— AIM OF THE EXERCISE —
In the material below, copy everything from the line containing "Target: inferior vena" down to the end of the material, replacing "Coordinate frame" with "Canvas size" and leaving all else unchanged. Leave the pictures out of your answer.

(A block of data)
__________________________________________________

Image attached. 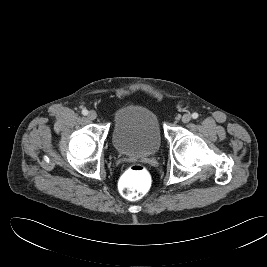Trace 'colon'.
<instances>
[{
    "instance_id": "obj_1",
    "label": "colon",
    "mask_w": 267,
    "mask_h": 267,
    "mask_svg": "<svg viewBox=\"0 0 267 267\" xmlns=\"http://www.w3.org/2000/svg\"><path fill=\"white\" fill-rule=\"evenodd\" d=\"M151 177L141 164H134L122 175L119 182L120 194L128 200L143 197L149 190Z\"/></svg>"
}]
</instances>
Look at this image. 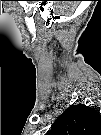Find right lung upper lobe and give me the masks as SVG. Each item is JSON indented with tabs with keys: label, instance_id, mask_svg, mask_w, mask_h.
Returning a JSON list of instances; mask_svg holds the SVG:
<instances>
[{
	"label": "right lung upper lobe",
	"instance_id": "1",
	"mask_svg": "<svg viewBox=\"0 0 101 135\" xmlns=\"http://www.w3.org/2000/svg\"><path fill=\"white\" fill-rule=\"evenodd\" d=\"M95 111L84 105L70 106L58 117L53 128L59 127L70 135H95Z\"/></svg>",
	"mask_w": 101,
	"mask_h": 135
}]
</instances>
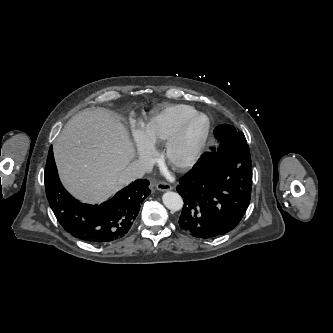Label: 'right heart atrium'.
I'll return each mask as SVG.
<instances>
[{"instance_id": "d8ad5b80", "label": "right heart atrium", "mask_w": 333, "mask_h": 333, "mask_svg": "<svg viewBox=\"0 0 333 333\" xmlns=\"http://www.w3.org/2000/svg\"><path fill=\"white\" fill-rule=\"evenodd\" d=\"M133 135L137 144L139 158L146 163L152 161L155 156L152 146L144 140L141 131L136 127L133 128Z\"/></svg>"}]
</instances>
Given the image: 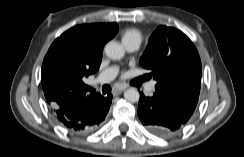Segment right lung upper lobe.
Returning a JSON list of instances; mask_svg holds the SVG:
<instances>
[{
    "instance_id": "cb5924a9",
    "label": "right lung upper lobe",
    "mask_w": 244,
    "mask_h": 157,
    "mask_svg": "<svg viewBox=\"0 0 244 157\" xmlns=\"http://www.w3.org/2000/svg\"><path fill=\"white\" fill-rule=\"evenodd\" d=\"M118 32L117 23L83 24L58 37L42 65L41 80L50 106L68 109L76 101L90 100L82 79L95 73L103 47Z\"/></svg>"
}]
</instances>
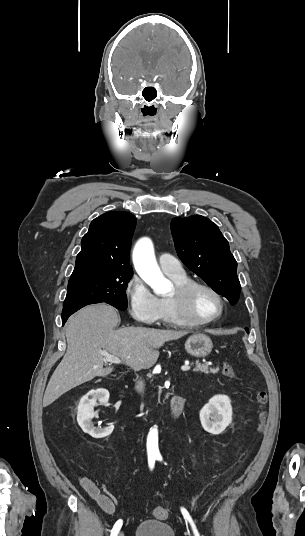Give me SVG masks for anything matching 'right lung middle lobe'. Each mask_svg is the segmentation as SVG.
Listing matches in <instances>:
<instances>
[{
    "label": "right lung middle lobe",
    "mask_w": 305,
    "mask_h": 536,
    "mask_svg": "<svg viewBox=\"0 0 305 536\" xmlns=\"http://www.w3.org/2000/svg\"><path fill=\"white\" fill-rule=\"evenodd\" d=\"M133 273H94L71 277L63 307L105 302L117 309L127 308L125 293Z\"/></svg>",
    "instance_id": "1"
}]
</instances>
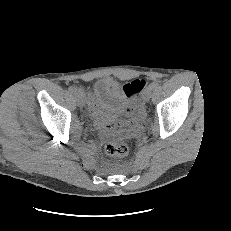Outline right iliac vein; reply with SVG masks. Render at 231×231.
<instances>
[{"label":"right iliac vein","instance_id":"63e3f726","mask_svg":"<svg viewBox=\"0 0 231 231\" xmlns=\"http://www.w3.org/2000/svg\"><path fill=\"white\" fill-rule=\"evenodd\" d=\"M74 96H75V99L77 101V104L78 105H83V92L79 89H76L75 92H74Z\"/></svg>","mask_w":231,"mask_h":231}]
</instances>
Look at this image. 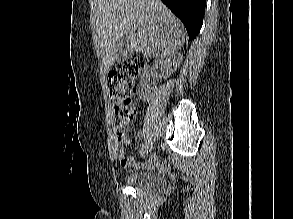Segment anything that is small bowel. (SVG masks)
<instances>
[{
	"mask_svg": "<svg viewBox=\"0 0 293 219\" xmlns=\"http://www.w3.org/2000/svg\"><path fill=\"white\" fill-rule=\"evenodd\" d=\"M117 142H118V159L120 164L124 167L132 166L135 164L134 158L131 155H127L125 147L129 143L128 136L124 131L117 132Z\"/></svg>",
	"mask_w": 293,
	"mask_h": 219,
	"instance_id": "obj_1",
	"label": "small bowel"
}]
</instances>
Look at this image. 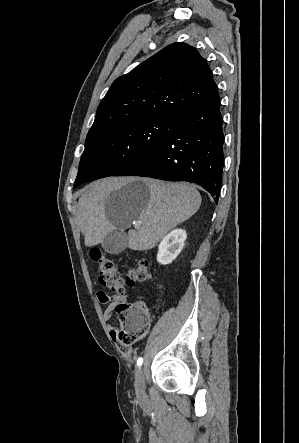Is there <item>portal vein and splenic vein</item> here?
<instances>
[{"label":"portal vein and splenic vein","mask_w":299,"mask_h":443,"mask_svg":"<svg viewBox=\"0 0 299 443\" xmlns=\"http://www.w3.org/2000/svg\"><path fill=\"white\" fill-rule=\"evenodd\" d=\"M132 224L134 225L135 228H139L141 222L140 221H134Z\"/></svg>","instance_id":"portal-vein-and-splenic-vein-1"}]
</instances>
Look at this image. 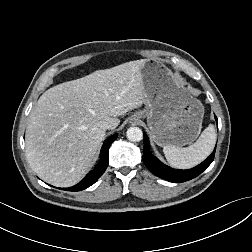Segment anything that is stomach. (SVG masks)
<instances>
[{
    "label": "stomach",
    "instance_id": "obj_1",
    "mask_svg": "<svg viewBox=\"0 0 252 252\" xmlns=\"http://www.w3.org/2000/svg\"><path fill=\"white\" fill-rule=\"evenodd\" d=\"M145 109L137 112L147 118L152 138L159 146H183L199 136L204 107L177 81L162 62L147 60L141 68Z\"/></svg>",
    "mask_w": 252,
    "mask_h": 252
}]
</instances>
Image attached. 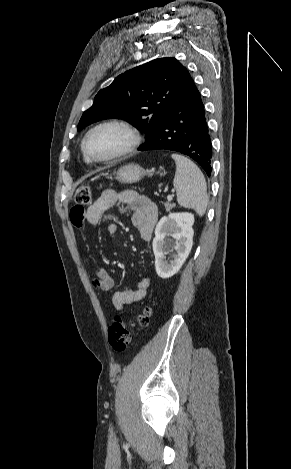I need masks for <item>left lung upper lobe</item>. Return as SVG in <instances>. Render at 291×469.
<instances>
[{"instance_id": "5c2ea615", "label": "left lung upper lobe", "mask_w": 291, "mask_h": 469, "mask_svg": "<svg viewBox=\"0 0 291 469\" xmlns=\"http://www.w3.org/2000/svg\"><path fill=\"white\" fill-rule=\"evenodd\" d=\"M175 58H160L126 71L100 90L86 110L78 130L96 121L122 119L142 130L148 139L191 80Z\"/></svg>"}]
</instances>
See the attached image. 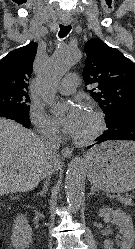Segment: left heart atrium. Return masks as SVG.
Masks as SVG:
<instances>
[{"mask_svg": "<svg viewBox=\"0 0 135 249\" xmlns=\"http://www.w3.org/2000/svg\"><path fill=\"white\" fill-rule=\"evenodd\" d=\"M61 112V124L65 131L71 135H76L85 118L86 110L79 104H68L58 108Z\"/></svg>", "mask_w": 135, "mask_h": 249, "instance_id": "left-heart-atrium-1", "label": "left heart atrium"}]
</instances>
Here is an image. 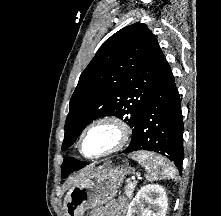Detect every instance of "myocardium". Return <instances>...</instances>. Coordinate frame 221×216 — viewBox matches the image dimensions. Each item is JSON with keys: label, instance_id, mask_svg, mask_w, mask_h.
I'll list each match as a JSON object with an SVG mask.
<instances>
[{"label": "myocardium", "instance_id": "myocardium-1", "mask_svg": "<svg viewBox=\"0 0 221 216\" xmlns=\"http://www.w3.org/2000/svg\"><path fill=\"white\" fill-rule=\"evenodd\" d=\"M100 125H107V126L112 127L115 130L116 135H117L115 142L111 147H109L108 149L98 154L86 155L83 152L84 137L89 131H91L93 128L100 126ZM131 132L132 130H131L130 125L119 117L110 115V116H103V117L97 118L93 120L92 122H90L81 132L79 140H78V150L82 156L88 159H98V158L111 155L121 150L128 143L131 137Z\"/></svg>", "mask_w": 221, "mask_h": 216}]
</instances>
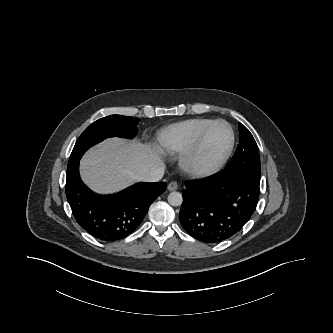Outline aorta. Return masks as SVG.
<instances>
[{
	"label": "aorta",
	"instance_id": "obj_1",
	"mask_svg": "<svg viewBox=\"0 0 333 333\" xmlns=\"http://www.w3.org/2000/svg\"><path fill=\"white\" fill-rule=\"evenodd\" d=\"M183 198L179 192H171L168 195V203L172 206H179L182 204Z\"/></svg>",
	"mask_w": 333,
	"mask_h": 333
}]
</instances>
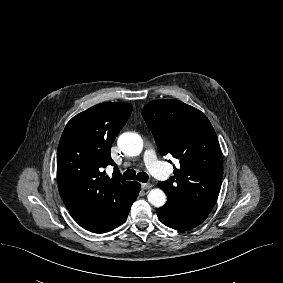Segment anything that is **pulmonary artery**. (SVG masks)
Returning a JSON list of instances; mask_svg holds the SVG:
<instances>
[{"label": "pulmonary artery", "instance_id": "pulmonary-artery-1", "mask_svg": "<svg viewBox=\"0 0 283 283\" xmlns=\"http://www.w3.org/2000/svg\"><path fill=\"white\" fill-rule=\"evenodd\" d=\"M144 161L146 163V166L150 169L155 177L161 180L167 177L166 167L159 163L156 158V153L153 149H147L144 152Z\"/></svg>", "mask_w": 283, "mask_h": 283}]
</instances>
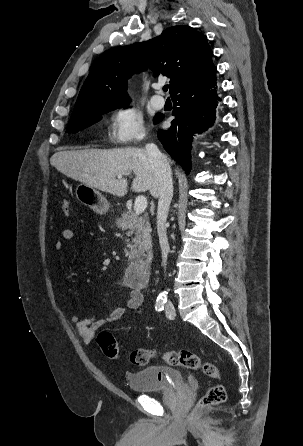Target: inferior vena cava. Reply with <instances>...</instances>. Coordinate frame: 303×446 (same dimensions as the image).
<instances>
[{
  "mask_svg": "<svg viewBox=\"0 0 303 446\" xmlns=\"http://www.w3.org/2000/svg\"><path fill=\"white\" fill-rule=\"evenodd\" d=\"M145 148L158 185L157 232L162 251V263L163 266H166L169 252L166 220L173 197L172 173L167 157L159 151L155 144H147Z\"/></svg>",
  "mask_w": 303,
  "mask_h": 446,
  "instance_id": "1",
  "label": "inferior vena cava"
}]
</instances>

__________________________________________________

— WRITTEN REPLY —
Target: inferior vena cava. Reply with <instances>...</instances>. Canvas size: 303×446 (same dimensions as the image).
<instances>
[{
  "mask_svg": "<svg viewBox=\"0 0 303 446\" xmlns=\"http://www.w3.org/2000/svg\"><path fill=\"white\" fill-rule=\"evenodd\" d=\"M145 148L158 185L157 232L162 251V263L163 266H166L169 252L166 220L173 197L172 173L167 157L159 151L155 144H147Z\"/></svg>",
  "mask_w": 303,
  "mask_h": 446,
  "instance_id": "1",
  "label": "inferior vena cava"
}]
</instances>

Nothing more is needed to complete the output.